[[ Material for this task open ]]

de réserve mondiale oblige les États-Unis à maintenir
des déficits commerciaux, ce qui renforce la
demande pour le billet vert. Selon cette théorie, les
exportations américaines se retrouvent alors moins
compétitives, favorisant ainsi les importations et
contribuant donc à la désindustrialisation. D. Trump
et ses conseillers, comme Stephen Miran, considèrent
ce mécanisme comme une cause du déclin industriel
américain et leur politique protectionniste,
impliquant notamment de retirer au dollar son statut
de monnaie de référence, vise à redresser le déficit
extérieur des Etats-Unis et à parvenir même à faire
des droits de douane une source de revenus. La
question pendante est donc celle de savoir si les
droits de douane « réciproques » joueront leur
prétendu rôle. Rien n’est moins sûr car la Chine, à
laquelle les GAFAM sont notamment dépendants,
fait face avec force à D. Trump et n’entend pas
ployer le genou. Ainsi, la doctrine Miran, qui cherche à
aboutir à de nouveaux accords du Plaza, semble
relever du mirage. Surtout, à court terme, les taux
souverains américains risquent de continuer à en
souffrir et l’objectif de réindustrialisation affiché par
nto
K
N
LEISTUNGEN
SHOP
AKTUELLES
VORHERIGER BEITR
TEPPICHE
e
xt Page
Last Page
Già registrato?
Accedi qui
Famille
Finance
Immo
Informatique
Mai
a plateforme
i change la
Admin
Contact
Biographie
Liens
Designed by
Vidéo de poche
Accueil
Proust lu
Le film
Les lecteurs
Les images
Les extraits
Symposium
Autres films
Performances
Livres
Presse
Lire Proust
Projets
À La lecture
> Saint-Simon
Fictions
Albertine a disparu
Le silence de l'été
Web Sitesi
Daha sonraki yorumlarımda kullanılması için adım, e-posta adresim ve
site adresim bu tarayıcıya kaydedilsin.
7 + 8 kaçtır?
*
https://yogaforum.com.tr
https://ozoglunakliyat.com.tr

[[ Material for this task closed ]]

→ Exercise aim
Search the records for the word "leur" and copy out every line that holds it.

→ Solution
américain et leur politique protectionniste,
droits de douane « réciproques » joueront leur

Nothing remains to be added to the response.